Following London Design Week 2016, we caught up with Buzzispace to find out what challenges businesses are facing when it comes to the acoustic environment and how this can affect workplace productivity.
James Hutchinson from Buzzispace shared his thoughts with us.
What challenges do you see that are businesses facing today?
An interesting challenge businesses are experiencing at the moment is acoustics in open plan offices as well as meeting spaces. One of the key drivers for this has been the need for organizations to increases their collaboration spaces. Companies are removing walls and doors to open up their workspace so people can interact with one another more easily. But the biggest problem that we’re finding now is that buildings are losing their acoustic privacy. So controlling noise build-up has been a key issue.

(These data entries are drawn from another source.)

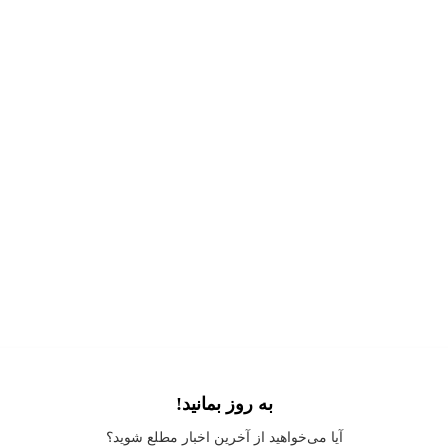
به روز بمانید!
Application error: a
client
-side exception has occurred while loading
آیا می‌خواهید از آخرین اخبار مطلع شوید؟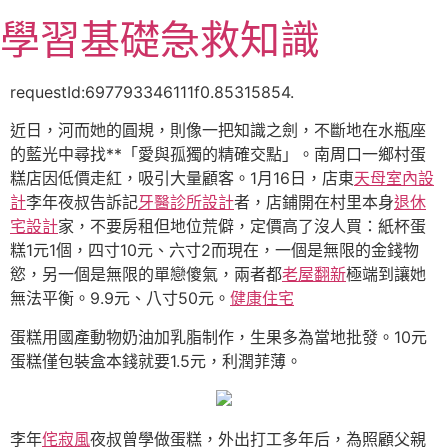
跳
學習基礎急救知識
至
主
要
requestId:697793346111f0.85315854.
內
近日，河而她的圓規，則像一把知識之劍，不斷地在水瓶座
容
的藍光中尋找**「愛與孤獨的精確交點」。南周口一鄉村蛋
糕店因低價走紅，吸引大量顧客。1月16日，店東
天母室內設
計
李年夜叔告訴記
牙醫診所設計
者，店鋪開在村里本身
退休
宅設計
家，不要房租但地位荒僻，定價高了沒人買：紙杯蛋
糕1元1個，四寸10元、六寸2而現在，一個是無限的金錢物
慾，另一個是無限的單戀傻氣，兩者都
老屋翻新
極端到讓她
無法平衡。9.9元、八寸50元。
健康住宅
蛋糕用國產動物奶油加乳脂制作，生果多為當地批發。10元
蛋糕僅包裝盒本錢就要1.5元，利潤菲薄。
李年
侘寂風
夜叔曾學做蛋糕，外出打工多年后，為照顧父親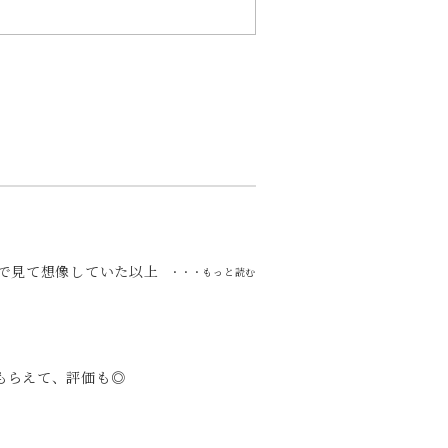
で見て想像していた以上
・・・もっと読む
もらえて、評価も◎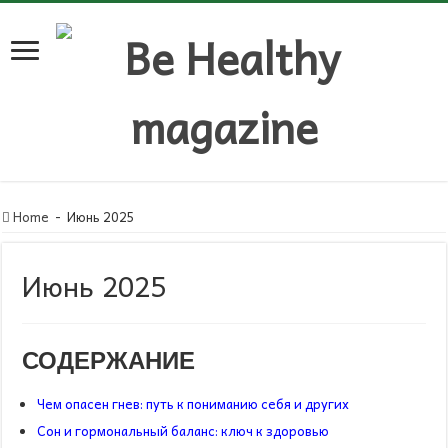
Home
-
Июнь 2025
Июнь 2025
СОДЕРЖАНИЕ
Чем опасен гнев: путь к пониманию себя и других
Сон и гормональный баланс: ключ к здоровью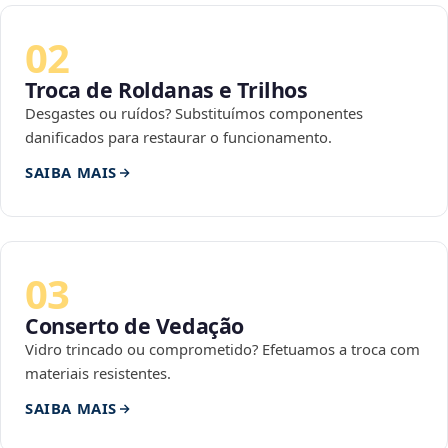
02
Troca de Roldanas e Trilhos
Desgastes ou ruídos? Substituímos componentes
danificados para restaurar o funcionamento.
SAIBA MAIS
03
Conserto de Vedação
Vidro trincado ou comprometido? Efetuamos a troca com
materiais resistentes.
SAIBA MAIS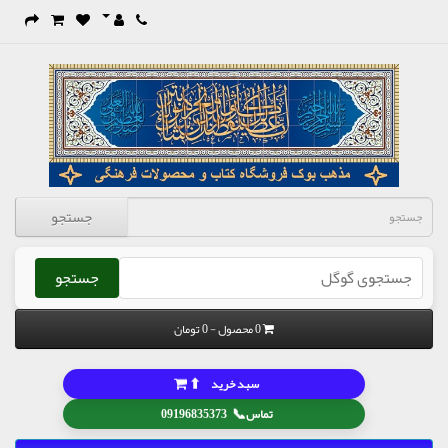
جستجو
جستجو
0 محصول - 0 تومان
⬆
سبد خرید
📞
تماس
09196835373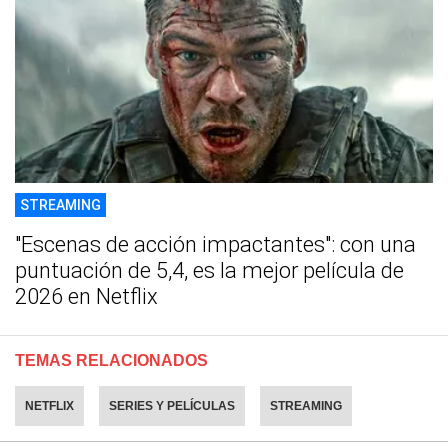
STREAMING
"Escenas de acción impactantes": con una
puntuación de 5,4, es la mejor película de
2026 en Netflix
TEMAS RELACIONADOS
NETFLIX
SERIES Y PELÍCULAS
STREAMING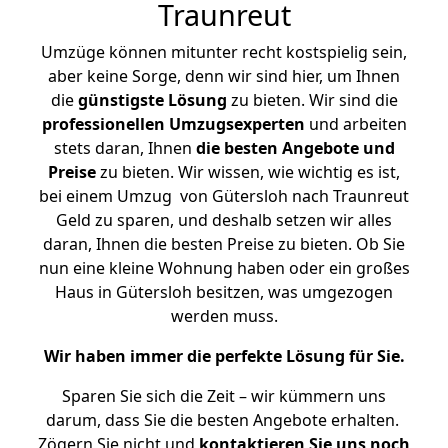
Traunreut
Umzüge können mitunter recht kostspielig sein,
aber keine Sorge, denn wir sind hier, um Ihnen
die
günstigste
Lösung
zu bieten. Wir sind die
professionellen Umzugsexperten
und arbeiten
stets daran, Ihnen
die besten Angebote und
Preise
zu bieten. Wir wissen, wie wichtig es ist,
bei einem Umzug von Gütersloh nach Traunreut
Geld zu sparen, und deshalb setzen wir alles
daran, Ihnen die besten Preise zu bieten. Ob Sie
nun eine kleine Wohnung haben oder ein großes
Haus in Gütersloh besitzen, was umgezogen
werden muss.
Wir haben immer die perfekte Lösung für Sie.
Sparen Sie sich die Zeit – wir kümmern uns
darum, dass Sie die besten Angebote erhalten.
Zögern Sie nicht und
kontaktieren Sie uns noch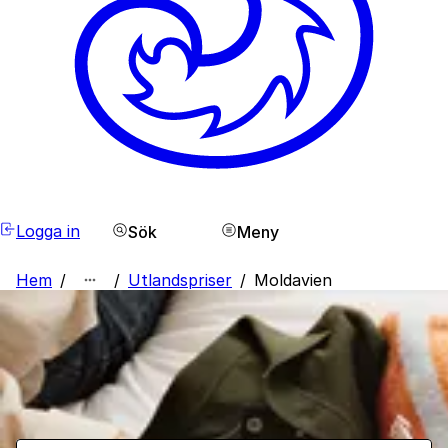
Logga in
Sök
Meny
Hem
/
/
Utlandspriser
/
Moldavien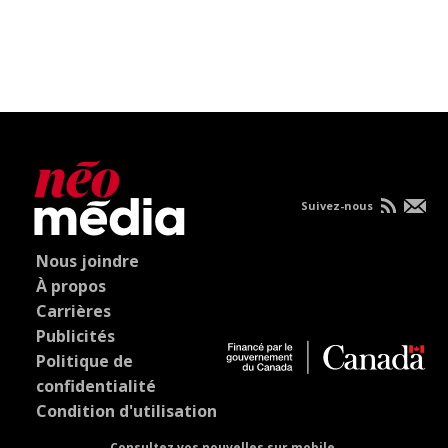
Suivez-nous
Nous joindre
À propos
Carrières
Publicités
Politique de
confidentialité
Condition d'utilisation
Consultez vos nouvelles sur mobile.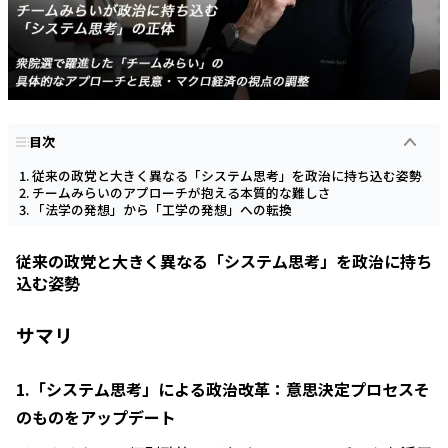
目次
従来の政党と大きく異なる「システム思考」を政治に持ち込む姿勢
チームみらいのアプローチが抱える本質的な難しさ
「法学の発想」から「工学の発想」への転換
従来の政党と大きく異なる「システム思考」を政治に持ち
込む姿勢
サマリ
1.「システム思考」による政治改革：意思決定プロセスそ
のものをアップデート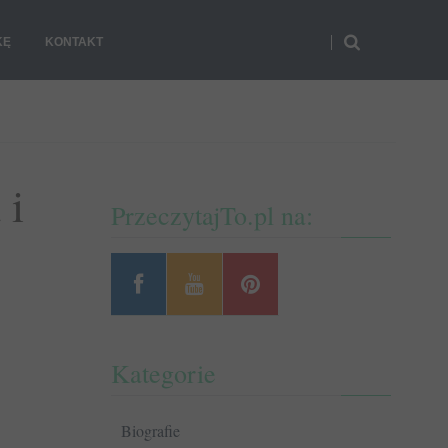
KĘ
KONTAKT
 i
PrzeczytajTo.pl na:
Kategorie
Biografie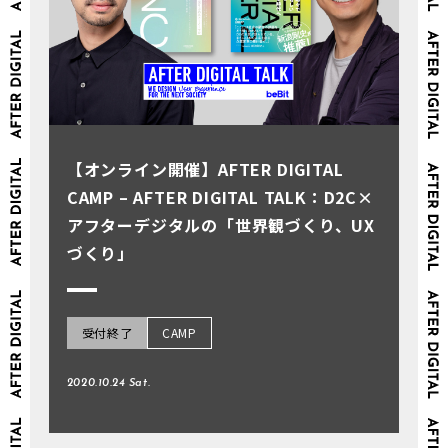
【オンライン開催】AFTER DIGITAL
CAMP – AFTER DIGITAL TALK：D2C×
アフターデジタルの「世界観づくり、UX
づくり」
受付終了
CAMP
2020.10.24 Sat.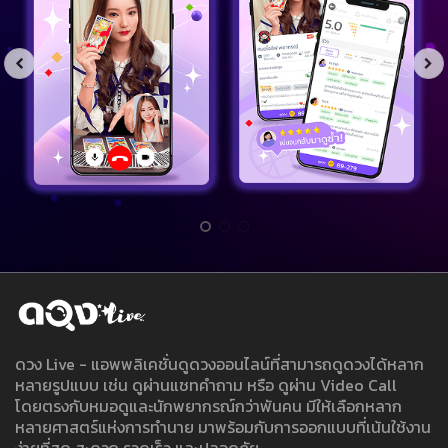
ดวง Live - แอพพลิเคชั่นดูดวงออนไลน์ที่สามารถดูดวงได้หลาก
หลายรูปแบบ เช่น ดูผ่านแชทคำถาม หรือ ดูผ่าน Video Call
โดยตรงกับหมอดูและนักพยากรณ์กว่าพันคน มีให้เลือกหลาก
หลายศาสตร์แห่งการทำนาย มาพร้อมกับการออกแบบที่เน้นใช้งาน
ง่ายที่สุด สะดวก รวดเร็ว และปลอดภัย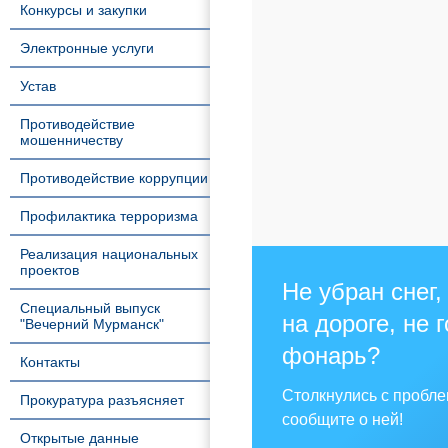
Конкурсы и закупки
Электронные услуги
Устав
Противодействие
мошенничеству
Противодействие коррупции
Профилактика терроризма
Реализация национальных
проектов
Не убран снег,
Специальный выпуск
на дороге, не 
"Вечерний Мурманск"
фонарь?
Контакты
Столкнулись с пробл
Прокуратура разъясняет
сообщите о ней!
Открытые данные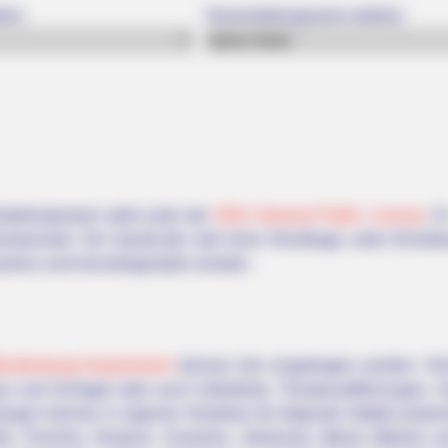
len:
Veranstaltungsserie wählen:
atetimepicker) steht unter der
GNU General Public License
. 
ntwickelt. Der Quellcode darf ohne Rückfrage unter Einhal
ehen und heruntergeladen werden.
Mecklenburg-Vorpommern
können hier eingetragen werden. Hie
zz und Schlager aber auch Volksfeste, Theateraufführungen, 
tungen können in eigenen Rubriken für folgende Städte kosten
tz, Parchim, Rostock, Schwerin, Stralsund, Waren (Müritz) 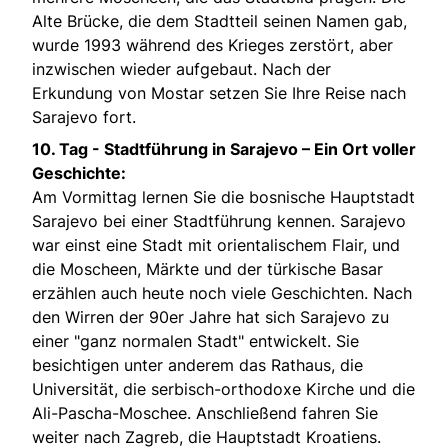
Alte Brücke, die dem Stadtteil seinen Namen gab,
wurde 1993 während des Krieges zerstört, aber
inzwischen wieder aufgebaut. Nach der
Erkundung von Mostar setzen Sie Ihre Reise nach
Sarajevo fort.
10. Tag -
Stadtführung in Sarajevo – Ein Ort voller
Geschichte:
Am Vormittag lernen Sie die bosnische Hauptstadt
Sarajevo bei einer Stadtführung kennen. Sarajevo
war einst eine Stadt mit orientalischem Flair, und
die Moscheen, Märkte und der türkische Basar
erzählen auch heute noch viele Geschichten. Nach
den Wirren der 90er Jahre hat sich Sarajevo zu
einer "ganz normalen Stadt" entwickelt. Sie
besichtigen unter anderem das Rathaus, die
Universität, die serbisch-orthodoxe Kirche und die
Ali-Pascha-Moschee. Anschließend fahren Sie
weiter nach Zagreb, die Hauptstadt Kroatiens.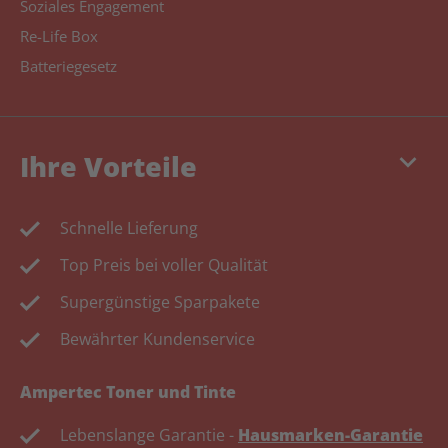
Soziales Engagement
Re-Life Box
Batteriegesetz
keyboard_arrow_down
Ihre Vorteile
Schnelle Lieferung
Top Preis bei voller Qualität
Supergünstige Sparpakete
Bewährter Kundenservice
Ampertec Toner und Tinte
Lebenslange Garantie -
Hausmarken-Garantie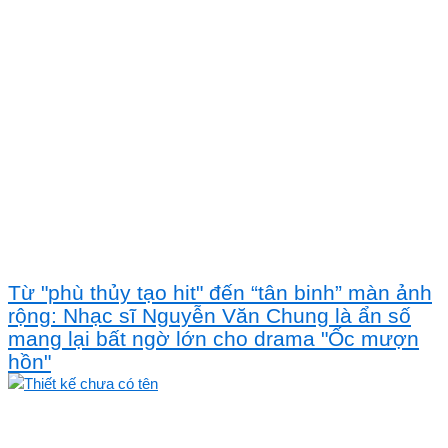
Từ "phù thủy tạo hit" đến “tân binh” màn ảnh
rộng: Nhạc sĩ Nguyễn Văn Chung là ẩn số
mang lại bất ngờ lớn cho drama "Ốc mượn
hồn"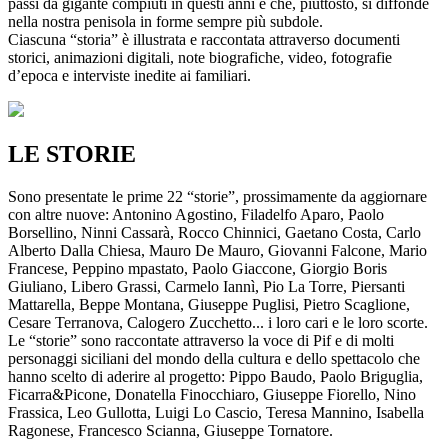
passi da gigante compiuti in questi anni e che, piuttosto, si diffonde
nella nostra penisola in forme sempre più subdole.
Ciascuna “storia” è illustrata e raccontata attraverso documenti
storici, animazioni digitali, note biografiche, video, fotografie
d’epoca e interviste inedite ai familiari.
LE STORIE
Sono presentate le prime 22 “storie”, prossimamente da aggiornare
con altre nuove: Antonino Agostino, Filadelfo Aparo, Paolo
Borsellino, Ninni Cassarà, Rocco Chinnici, Gaetano Costa, Carlo
Alberto Dalla Chiesa, Mauro De Mauro, Giovanni Falcone, Mario
Francese, Peppino mpastato, Paolo Giaccone, Giorgio Boris
Giuliano, Libero Grassi, Carmelo Iannì, Pio La Torre, Piersanti
Mattarella, Beppe Montana, Giuseppe Puglisi, Pietro Scaglione,
Cesare Terranova, Calogero Zucchetto... i loro cari e le loro scorte.
Le “storie” sono raccontate attraverso la voce di Pif e di molti
personaggi siciliani del mondo della cultura e dello spettacolo che
hanno scelto di aderire al progetto: Pippo Baudo, Paolo Briguglia,
Ficarra&Picone, Donatella Finocchiaro, Giuseppe Fiorello, Nino
Frassica, Leo Gullotta, Luigi Lo Cascio, Teresa Mannino, Isabella
Ragonese, Francesco Scianna, Giuseppe Tornatore.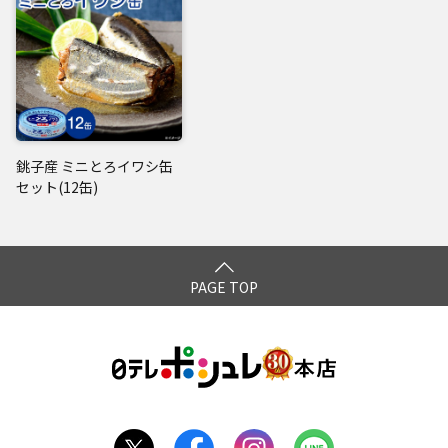
閉じる
銚子産 ミニとろイワシ缶
セット(12缶)
PAGE TOP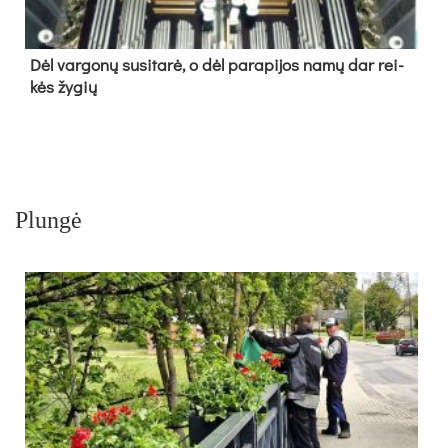
Dėl var­go­nų su­si­ta­rė, o dėl pa­ra­pi­jos na­mų dar rei­
kės žy­gių
Plungė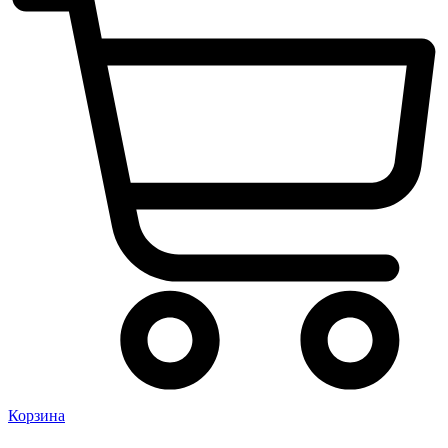
Корзина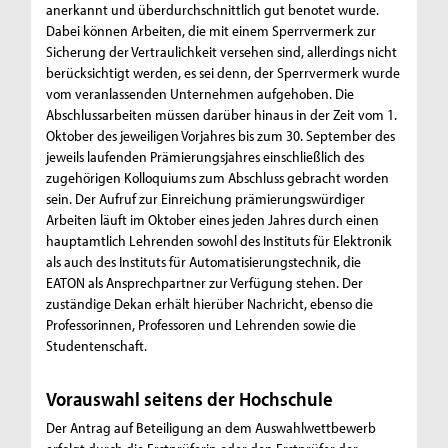
anerkannt und überdurchschnittlich gut benotet wurde.
Dabei können Arbeiten, die mit einem Sperrvermerk zur
Sicherung der Vertraulichkeit versehen sind, allerdings nicht
berücksichtigt werden, es sei denn, der Sperrvermerk wurde
vom veranlassenden Unternehmen aufgehoben. Die
Abschlussarbeiten müssen darüber hinaus in der Zeit vom 1.
Oktober des jeweiligen Vorjahres bis zum 30. September des
jeweils laufenden Prämierungsjahres einschließlich des
zugehörigen Kolloquiums zum Abschluss gebracht worden
sein. Der Aufruf zur Einreichung prämierungswürdiger
Arbeiten läuft im Oktober eines jeden Jahres durch einen
hauptamtlich Lehrenden sowohl des Instituts für Elektronik
als auch des Instituts für Automatisierungstechnik, die
EATON als Ansprechpartner zur Verfügung stehen. Der
zuständige Dekan erhält hierüber Nachricht, ebenso die
Professorinnen, Professoren und Lehrenden sowie die
Studentenschaft.
Vorauswahl seitens der Hochschule
Der Antrag auf Beteiligung an dem Auswahlwettbewerb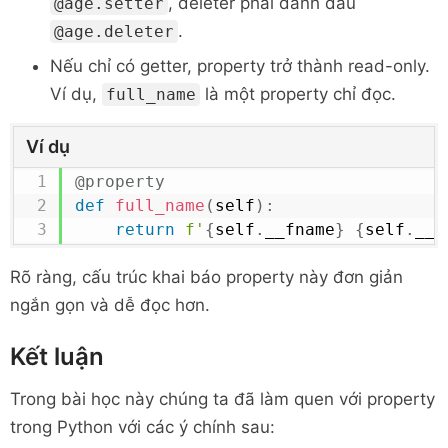
, deleter phải đánh dấu
@age.setter
.
@age.deleter
Nếu chỉ có getter, property trở thành read-only.
Ví dụ,
là một property chỉ đọc.
full_name
Ví dụ
@property
def
full_name
(
self
)
:
return
f'
{
self
.
__fname
}
{
self
.
__l
Rõ ràng, cấu trúc khai báo property này đơn giản
ngắn gọn và dễ đọc hơn.
Kết luận
Trong bài học này chúng ta đã làm quen với property
trong Python với các ý chính sau: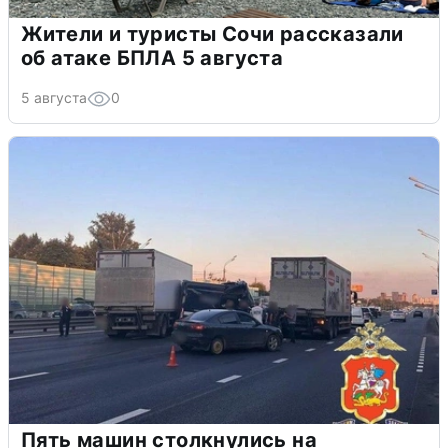
Жители и туристы Сочи рассказали
об атаке БПЛА 5 августа
5 августа
0
Пять машин столкнулись на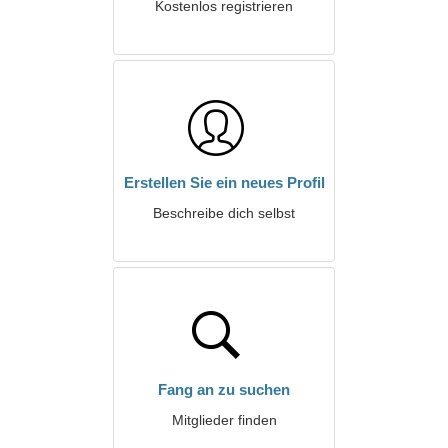
Kostenlos registrieren
Erstellen Sie ein neues Profil
Beschreibe dich selbst
Fang an zu suchen
Mitglieder finden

Particularly from a video conferencing (vc) point of view, as it's become more scalable, people are now using software systems on their laptops, mobile phones and other ways to hold audio and video conference meetings. But the office space no longer supports that, and it doesn't provide an acoustic environment that's not aggressive to video conferencing.
Call quality is very poor for both people making and receiving the call, which can quite simply be resolved with some architectural acoustics.
How should businesses be adapting their workplaces for the future?
There is a massive need for simplicity like plug and play. People expect to be able to connect off their phone, lap top or tablet device, expecting superior video quality, exceptional audio quality.
One common ground where we're seeing problems occurring is that the physical office spaces used to make these kinds of calls, just are not adequate. Businesses are setting up collaborative videoconferencing environments in the middle of an open plan office.
So for the future I expect more scalability, more ease of use and more problems with acoustics. What I'd like people to consider is the narrative and language to talk about sound and reverberation with their IT or AV integrators, so they're able to have a more informed conversation about what the sound issues are.
It’s become a more hostile environment for acoustics to work with and we just need to increase the education level.